- [Your task]:
Find the lines holding the string "Week" in the data, then copy all of them.

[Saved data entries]
-*-*-

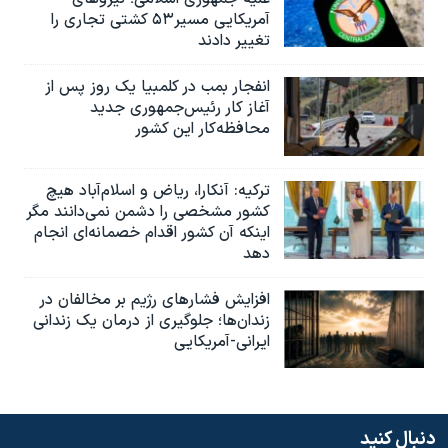
آمریکایی مسیر۵۳ کشتی تجاری را
تغییر دادند
انفجار بمب‌‌ در کلمبیا یک روز پس از
آغاز کار رئیس‌جمهوری جدید
محافظه‌کار این کشور
ترکیه: آنکارا، ریاض و اسلام‌آباد هیچ
کشور مشخصی را دشمن نمی‌دانند مگر
اینکه آن کشور اقدام خصمانه‌ای انجام
دهد
افزایش فشارهای رژیم بر مخالفان در
زندان‌ها؛ جلوگیری از درمان یک زندانی
ایرانی-آمریکایی
دنبال کنید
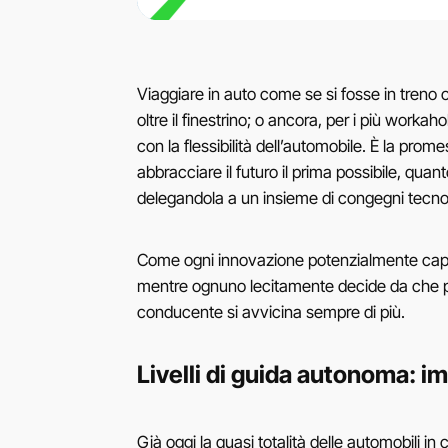
Viaggiare in auto come se si fosse in treno 
oltre il finestrino; o ancora, per i più worka
con la flessibilità dell’automobile. È la pro
abbracciare il futuro il prima possibile, quan
delegandola a un insieme di congegni tecnol
Come ogni innovazione potenzialmente capace
mentre ognuno lecitamente decide da che part
conducente si avvicina sempre di più.
Livelli di guida autonoma: i
Già oggi la quasi totalità delle automobili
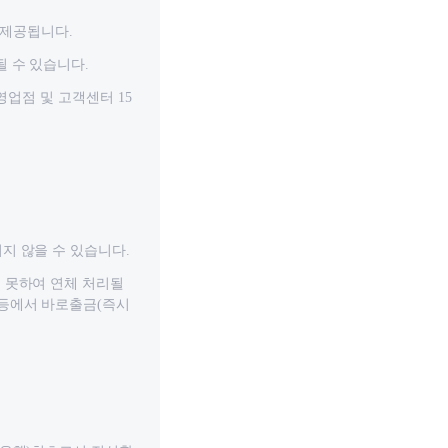
 제공됩니다.
될 수 있습니다.
영업점 및 고객센터 15
도
지 않을 수 있습니다.
 못하여 연체 처리될
 등에서 바로출금(즉시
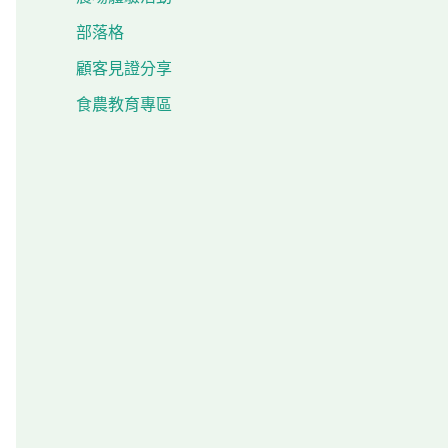
部落格
顧客見證分享
食農教育專區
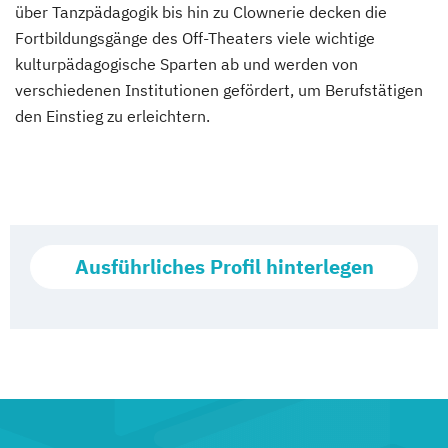
über Tanzpädagogik bis hin zu Clownerie decken die
Fortbildungsgänge des Off-Theaters viele wichtige
kulturpädagogische Sparten ab und werden von
verschiedenen Institutionen gefördert, um Berufstätigen
den Einstieg zu erleichtern.
Ausführliches Profil hinterlegen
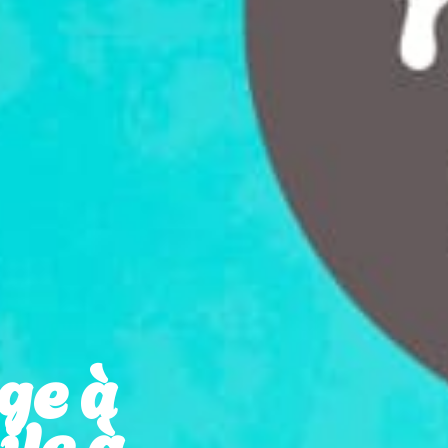
ge à
le à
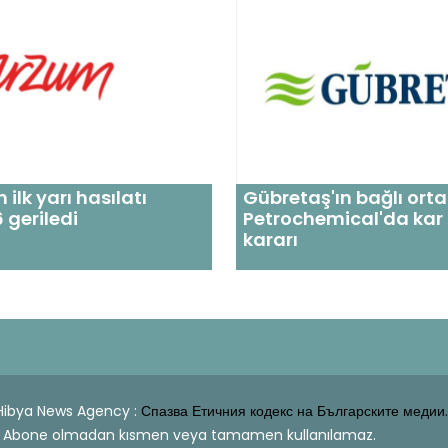
ilk yarı hasılatı
Gübretaş'ın bağlı ortak
 geriledi
Petrochemical'da kar
kararı
| Hibya News Agency :
Спазва Етичния кодекс на Българските медии.
dahi Abone olmadan kısmen veya tamamen kullanılamaz.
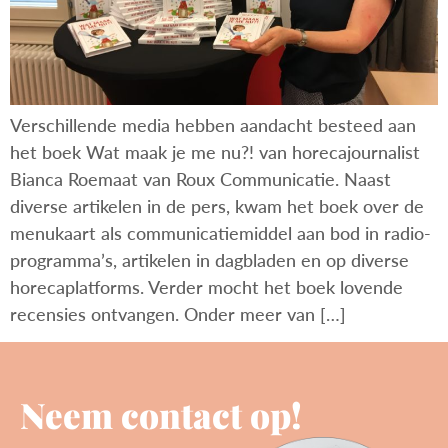
Verschillende media hebben aandacht besteed aan
het boek Wat maak je me nu?! van horecajournalist
Bianca Roemaat van Roux Communicatie. Naast
diverse artikelen in de pers, kwam het boek over de
menukaart als communicatiemiddel aan bod in radio-
programma’s, artikelen in dagbladen en op diverse
horecaplatforms. Verder mocht het boek lovende
recensies ontvangen. Onder meer van […]
Neem contact op!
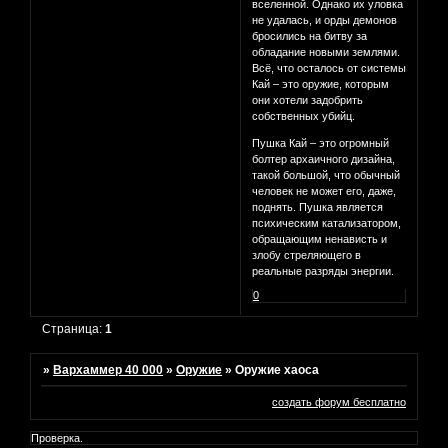
вселенной. Однако их уловка
не удалась, и орды демонов
бросились на битву за
обладание новыми землями.
Всё, что осталось от системы
Кай – это оружие, которым
они хотели задобрить
собственных убийц.
Пушка Кай – это огромный
болтер архаичного дизайна,
такой большой, что обычный
человек не может его, даже,
поднять. Пушка является
психическим катализатором,
обращающим ненависть и
злобу стреляющего в
реальные разряды энергии.
0
Страница:
1
»
Вархаммер 40 000
»
Оружие
»
Оружие хаоса
создать форум бесплатно
Проверка.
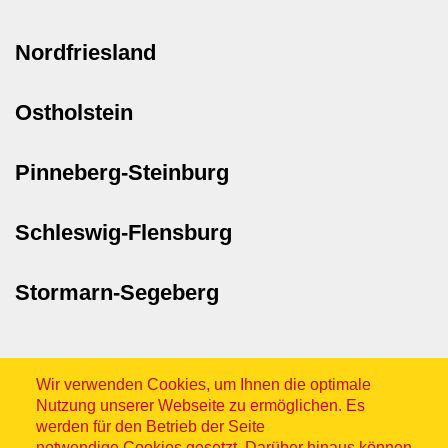
Nordfriesland
Ostholstein
Pinneberg-Steinburg
Schleswig-Flensburg
Stormarn-Segeberg
Wir verwenden Cookies, um Ihnen die optimale
Nutzung unserer Webseite zu ermöglichen. Es
werden für den Betrieb der Seite
notwendige Cookies gesetzt. Darüber hinaus können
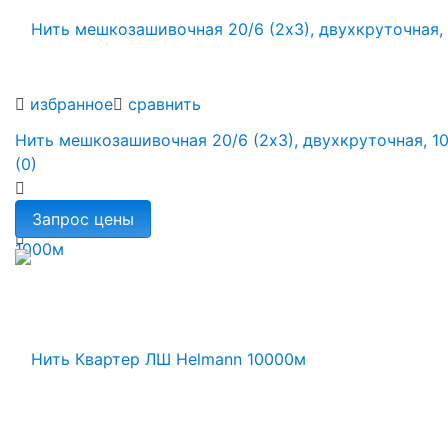
избранное
сравнить
Нить мешкозашивочная 20/6 (2х3), двухкруточная, 1
(0)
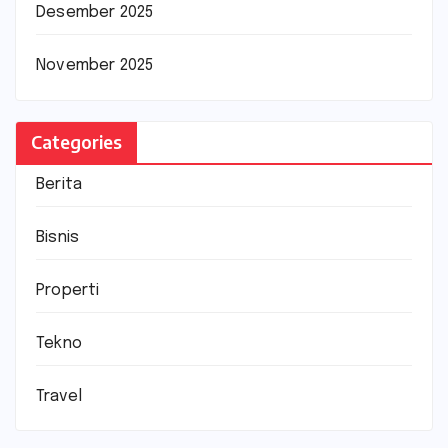
Desember 2025
November 2025
Categories
Berita
Bisnis
Properti
Tekno
Travel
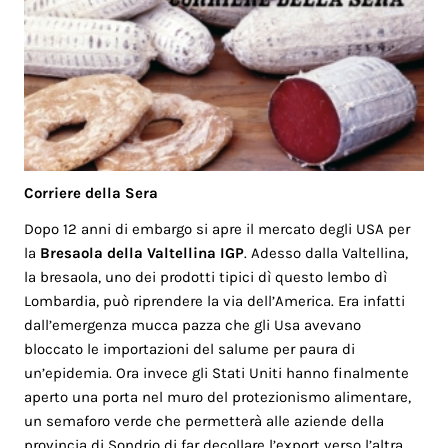
Corriere della Sera
Dopo 12 anni di embargo si apre il mercato degli USA per
la
Bresaola della Valtellina IGP
. Adesso dalla Valtellina,
la bresaola, uno dei prodotti tipici dì questo lembo dì
Lombardia, può riprendere la via dell’America. Era infatti
dall’emergenza mucca pazza che gli Usa avevano
bloccato le importazioni del salume per paura di
un’epidemia. Ora invece gli Stati Uniti hanno finalmente
aperto una porta nel muro del protezionismo alimentare,
un semaforo verde che permetterà alle aziende della
provincia di Sondrio di far decollare l’export verso l’altra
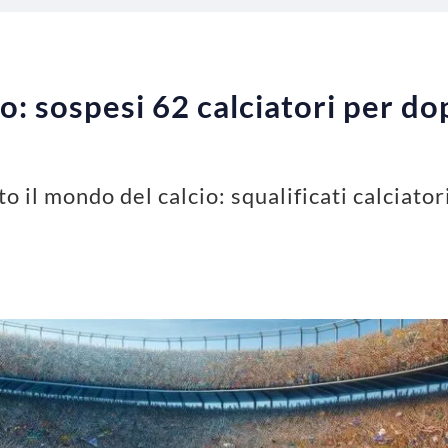
o: sospesi 62 calciatori per dop
 il mondo del calcio: squalificati calciator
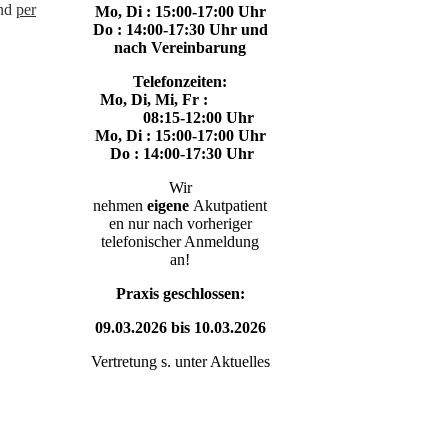
und
per
Mo, Di : 15:00-17:00 Uhr
Do : 14:00-17:30 Uhr
und
nach Vereinbarung
Telefonzeiten:
Mo, Di, Mi, Fr :
08:15-
12:00 Uhr
Mo, Di : 15:00-17:00 Uhr
Do : 14:00-17:30 Uhr
Wir
nehmen
eigene
Akutpatient
en nur nach vorheriger
telefonischer Anmeldung
an!
Praxis geschlossen:
09.03.2026 bis 10.03.2026
Vertretung s. unter Aktuelles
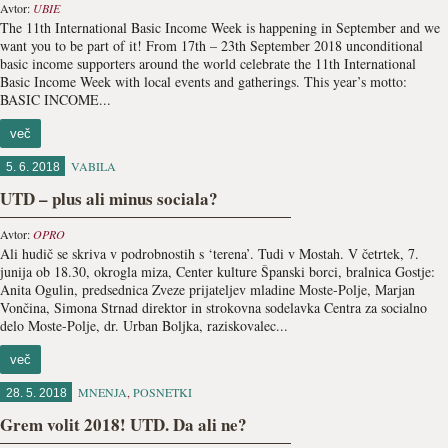
Avtor:
UBIE
The 11th International Basic Income Week is happening in September and we
want you to be part of it! From 17th – 23th September 2018 unconditional
basic income supporters around the world celebrate the 11th International
Basic Income Week with local events and gatherings. This year’s motto:
BASIC INCOME...
več
VABILA
5. 6. 2018
UTD – plus ali minus sociala?
Avtor:
OPRO
Ali hudič se skriva v podrobnostih s ‘terena’. Tudi v Mostah. V četrtek, 7.
junija ob 18.30, okrogla miza, Center kulture Španski borci, bralnica Gostje:
Anita Ogulin, predsednica Zveze prijateljev mladine Moste-Polje, Marjan
Vončina, Simona Strnad direktor in strokovna sodelavka Centra za socialno
delo Moste-Polje, dr. Urban Boljka, raziskovalec...
več
MNENJA
,
POSNETKI
28. 5. 2018
Grem volit 2018! UTD. Da ali ne?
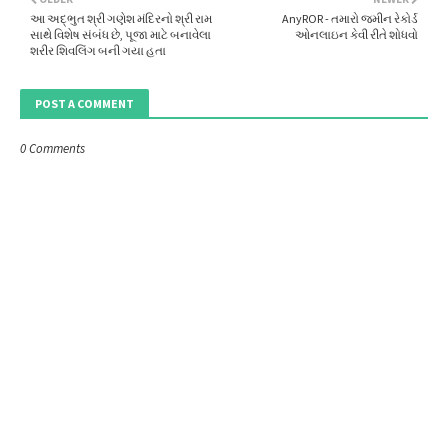
આ અદ્ભુત શ્રી ગણેશ મંદિરનો શ્રી રામ
AnyROR - તમારો જમીન રેકોર્ડ
સાથે વિશેષ સંબંધ છે, પૂજા માટે બનાવેલા
ઓનલાઇન કેવી રીતે શોધવો
શરીર શિવલિંગ બની ગયા હતા
POST A COMMENT
0 Comments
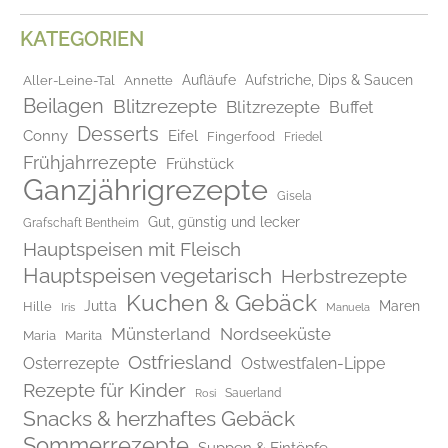
KATEGORIEN
Aufläufe
Aufstriche, Dips & Saucen
Aller-Leine-Tal
Annette
Beilagen
Blitzrezepte
Blitzrezepte
Buffet
Desserts
Conny
Eifel
Fingerfood
Friedel
Frühjahrrezepte
Frühstück
Ganzjährigrezepte
Gisela
Gut, günstig und lecker
Grafschaft Bentheim
Hauptspeisen mit Fleisch
Hauptspeisen vegetarisch
Herbstrezepte
Kuchen & Gebäck
Jutta
Maren
Hille
Iris
Manuela
Münsterland
Nordseeküste
Maria
Marita
Ostfriesland
Osterrezepte
Ostwestfalen-Lippe
Rezepte für Kinder
Rosi
Sauerland
Snacks & herzhaftes Gebäck
Sommerrezepte
Suppen & Eintöpfe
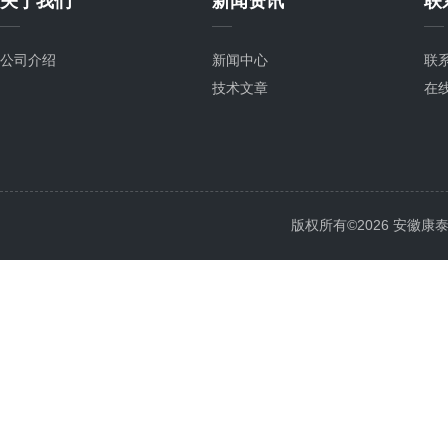
关于我们
新闻资讯
联
公司介绍
新闻中心
联
技术文章
在
版权所有©2026 安徽康泰电气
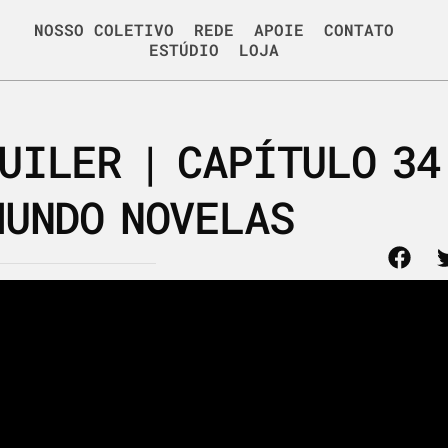
NOSSO COLETIVO
REDE
APOIE
CONTATO
ESTÚDIO
LOJA
UILER | CAPÍTULO 34
MUNDO NOVELAS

-*-*-

- [Solved problem]:
The 11th International Basic Income Week is happening in September and we
Basic Income Week with local events and gatherings. This year’s motto:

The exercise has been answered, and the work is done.